◆ **What you need to do**:
A word-for-word copy of the records that follow is needed, with every picture omitted.

◆ **Data**:
• • • •

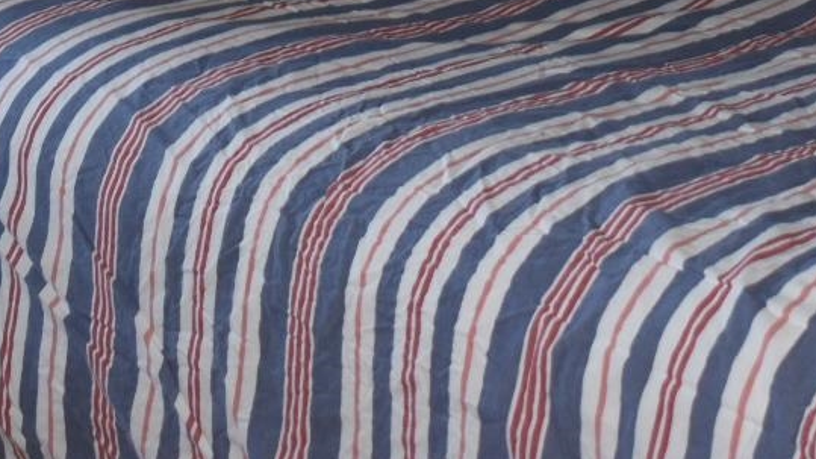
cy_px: -353
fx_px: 2760
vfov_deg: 9.1
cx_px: 428
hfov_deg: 16.8
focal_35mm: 128
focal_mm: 27
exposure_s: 1/80
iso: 800
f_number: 4.2
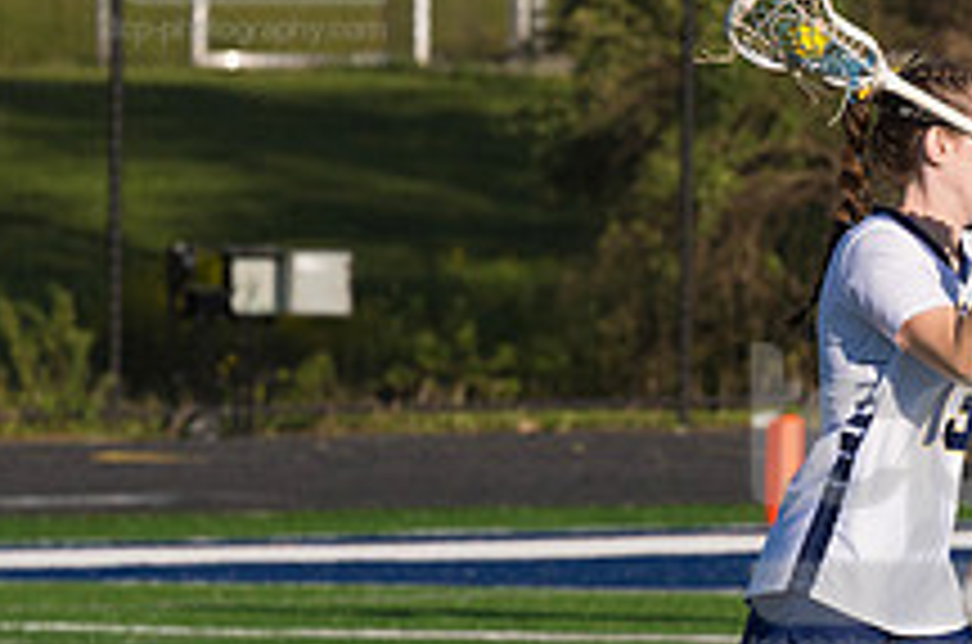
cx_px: 886
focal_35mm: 686
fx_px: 18481
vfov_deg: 2.0
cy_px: 504
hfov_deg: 3.0
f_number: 5.6
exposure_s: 1/1600
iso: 250
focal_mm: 170
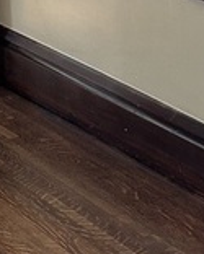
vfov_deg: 10.8
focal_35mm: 176
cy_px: -39
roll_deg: +2.0
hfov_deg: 8.4
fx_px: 1327
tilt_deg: -12.5
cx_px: -168
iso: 80
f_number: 1.5
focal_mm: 5.7
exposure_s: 1/60
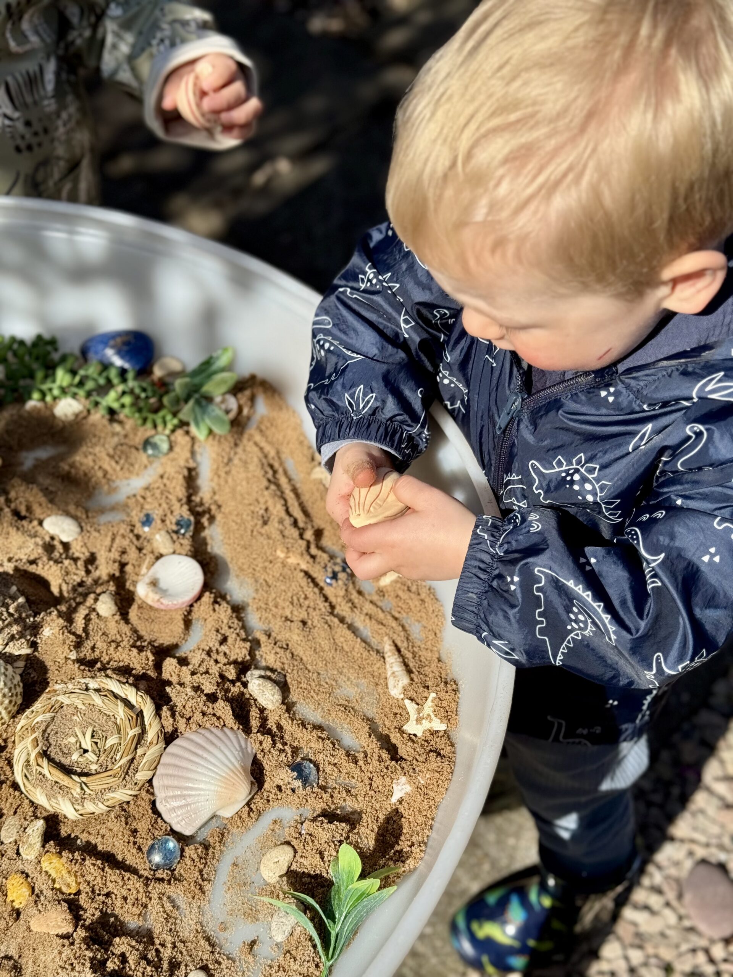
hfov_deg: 30.3
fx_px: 1355
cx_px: 366
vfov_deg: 39.7
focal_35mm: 48
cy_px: 488
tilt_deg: -47.8
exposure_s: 1/5848
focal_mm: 6.76
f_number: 1.78
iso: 64
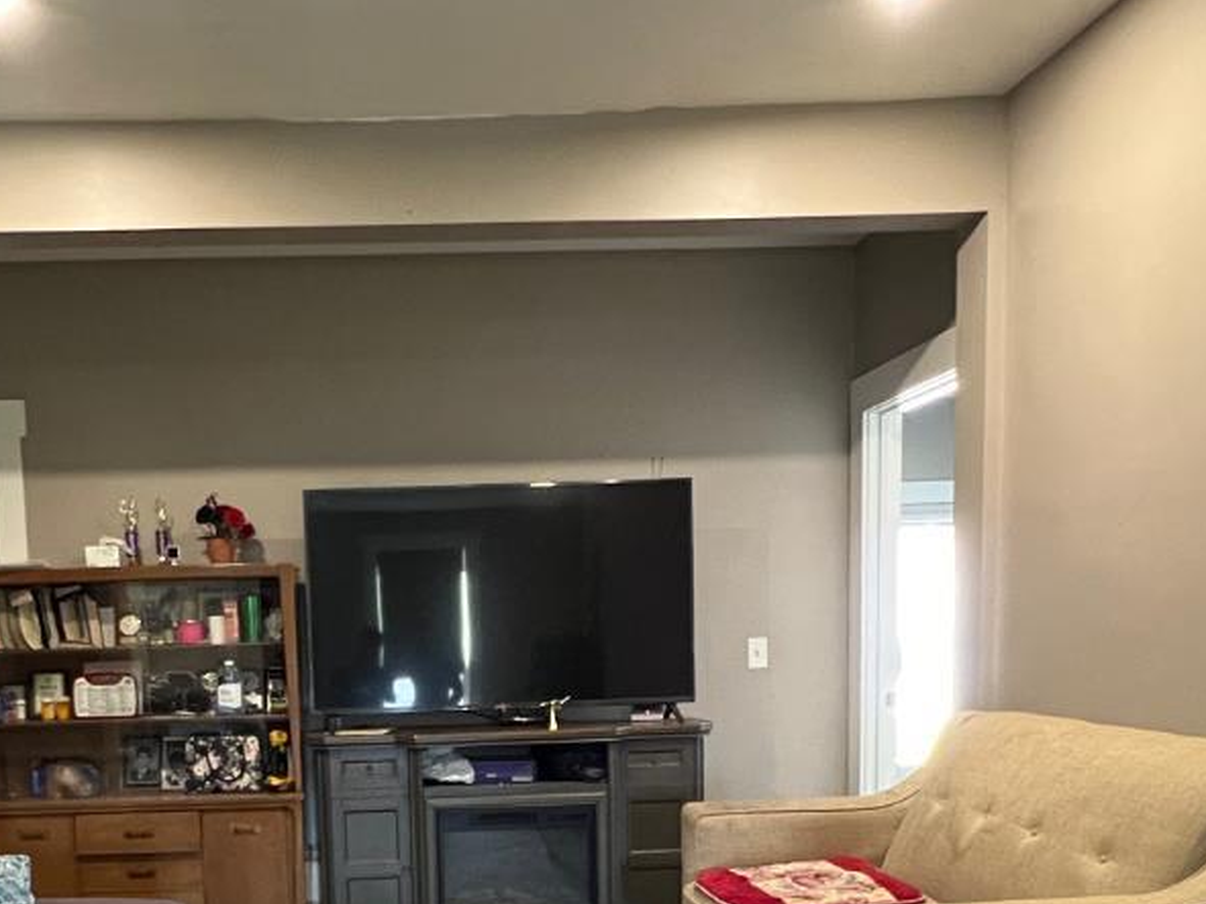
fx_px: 1149
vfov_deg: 40.4
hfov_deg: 54.2
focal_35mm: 33
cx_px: 396
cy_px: 772
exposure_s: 1/60
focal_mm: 1.57
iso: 800
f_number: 1.8
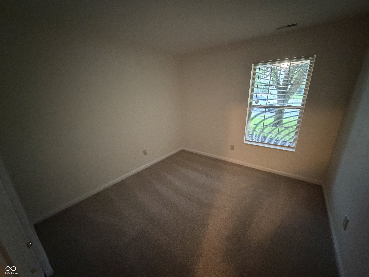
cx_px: 184
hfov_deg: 102.1
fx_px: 149
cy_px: 138
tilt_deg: -18.3
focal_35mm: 14
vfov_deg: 85.7
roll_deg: +1.7
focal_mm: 2.22
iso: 1600
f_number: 2.2
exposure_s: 1/40
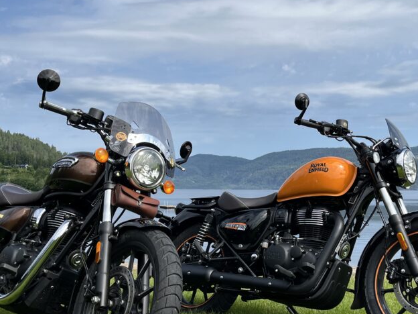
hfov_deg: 42.1
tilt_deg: +2.1
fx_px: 543
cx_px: 211
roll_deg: +0.2
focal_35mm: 45
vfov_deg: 32.1
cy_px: 176
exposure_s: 1/3745
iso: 50
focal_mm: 5.1
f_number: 1.6
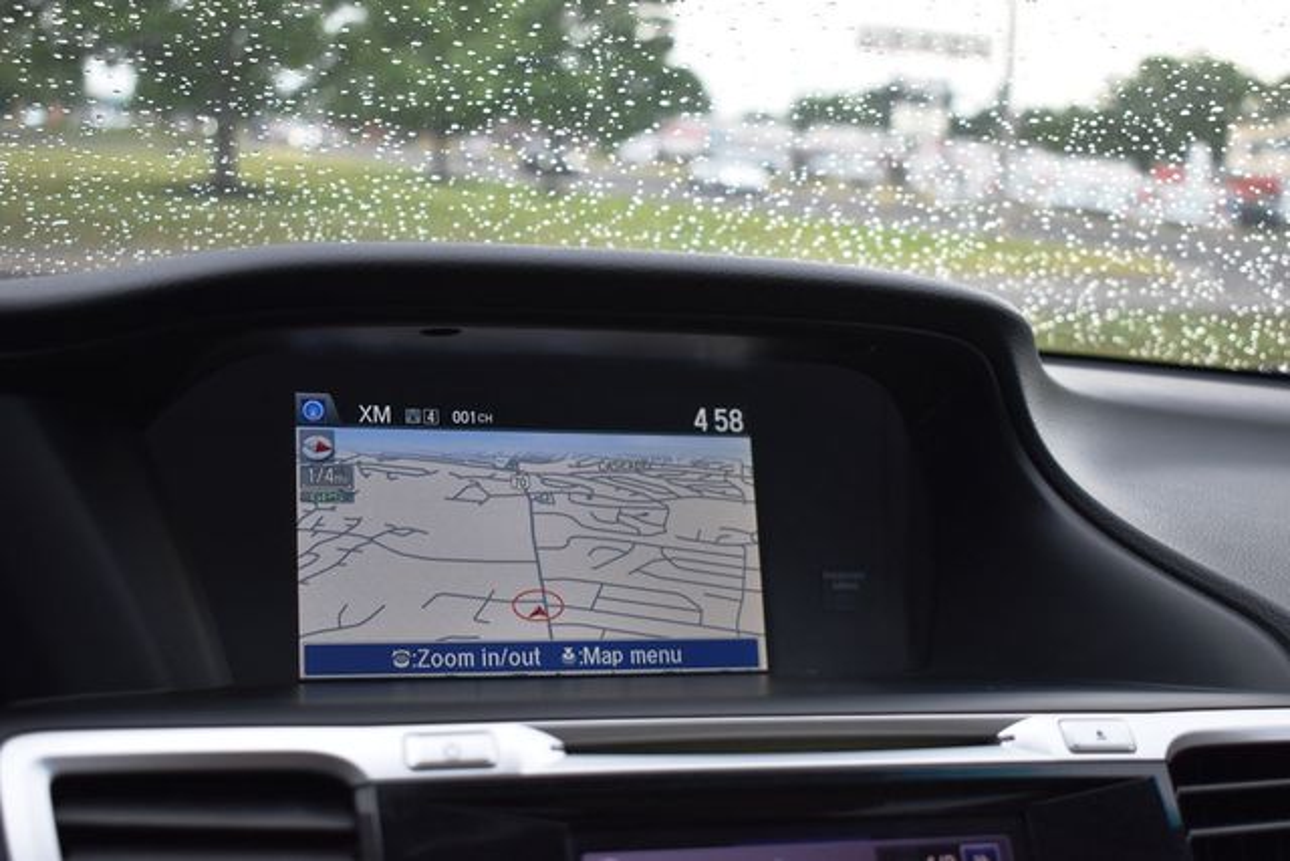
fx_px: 1828
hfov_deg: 38.9
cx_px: 645
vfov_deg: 26.5
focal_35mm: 51
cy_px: 430
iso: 450
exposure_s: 1/250
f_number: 4.5
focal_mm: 34
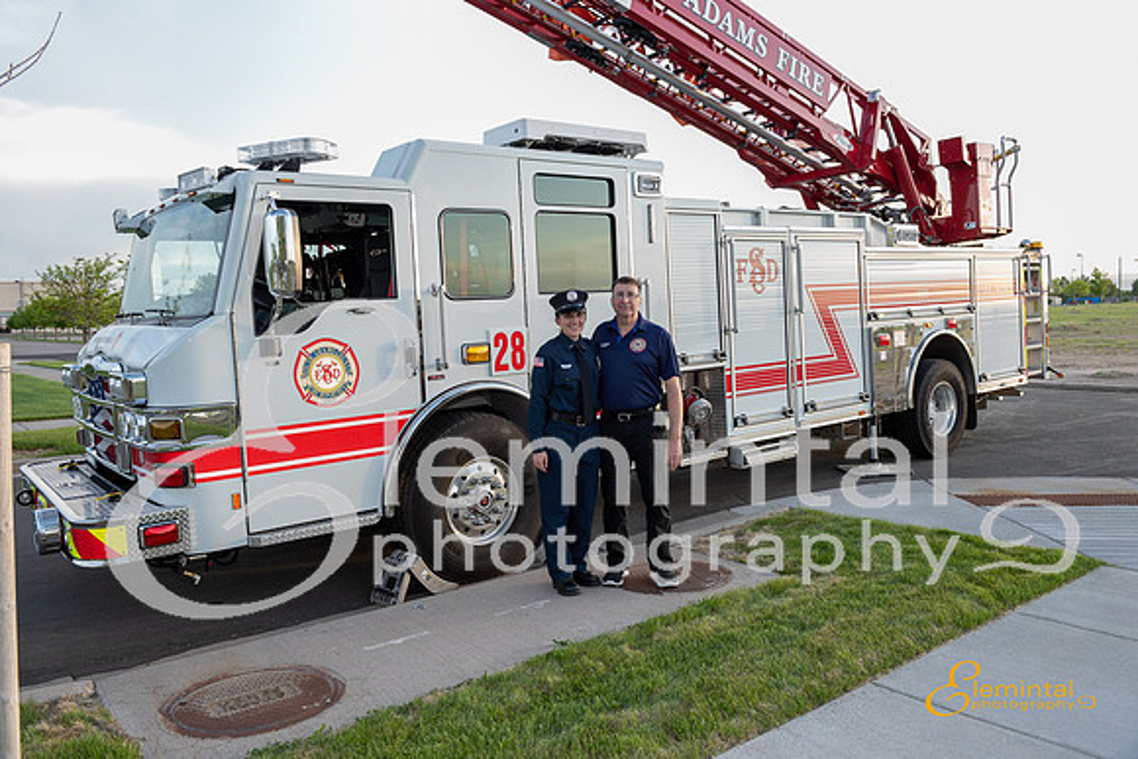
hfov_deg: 65.5
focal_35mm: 28
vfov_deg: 46.4
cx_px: 569
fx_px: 885
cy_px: 380
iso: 160
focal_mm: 28
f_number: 6.3
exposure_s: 1/60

• • • •

◆ **Task output**:
cy_px: -353
fx_px: 2760
vfov_deg: 9.1
cx_px: 428
hfov_deg: 16.8
focal_35mm: 128
focal_mm: 27
exposure_s: 1/80
iso: 800
f_number: 4.2
cx_px: 886
focal_35mm: 686
fx_px: 18481
vfov_deg: 2.0
cy_px: 504
hfov_deg: 3.0
f_number: 5.6
exposure_s: 1/1600
iso: 250
focal_mm: 170
vfov_deg: 10.8
focal_35mm: 176
cy_px: -39
roll_deg: +2.0
hfov_deg: 8.4
fx_px: 1327
tilt_deg: -12.5
cx_px: -168
iso: 80
f_number: 1.5
focal_mm: 5.7
exposure_s: 1/60
hfov_deg: 30.3
fx_px: 1355
cx_px: 366
vfov_deg: 39.7
focal_35mm: 48
cy_px: 488
tilt_deg: -47.8
exposure_s: 1/5848
focal_mm: 6.76
f_number: 1.78
iso: 64
fx_px: 1149
vfov_deg: 40.4
hfov_deg: 54.2
focal_35mm: 33
cx_px: 396
cy_px: 772
exposure_s: 1/60
focal_mm: 1.57
iso: 800
f_number: 1.8
cx_px: 184
hfov_deg: 102.1
fx_px: 149
cy_px: 138
tilt_deg: -18.3
focal_35mm: 14
vfov_deg: 85.7
roll_deg: +1.7
focal_mm: 2.22
iso: 1600
f_number: 2.2
exposure_s: 1/40
hfov_deg: 42.1
tilt_deg: +2.1
fx_px: 543
cx_px: 211
roll_deg: +0.2
focal_35mm: 45
vfov_deg: 32.1
cy_px: 176
exposure_s: 1/3745
iso: 50
focal_mm: 5.1
f_number: 1.6
fx_px: 1828
hfov_deg: 38.9
cx_px: 645
vfov_deg: 26.5
focal_35mm: 51
cy_px: 430
iso: 450
exposure_s: 1/250
f_number: 4.5
focal_mm: 34
hfov_deg: 65.5
focal_35mm: 28
vfov_deg: 46.4
cx_px: 569
fx_px: 885
cy_px: 380
iso: 160
focal_mm: 28
f_number: 6.3
exposure_s: 1/60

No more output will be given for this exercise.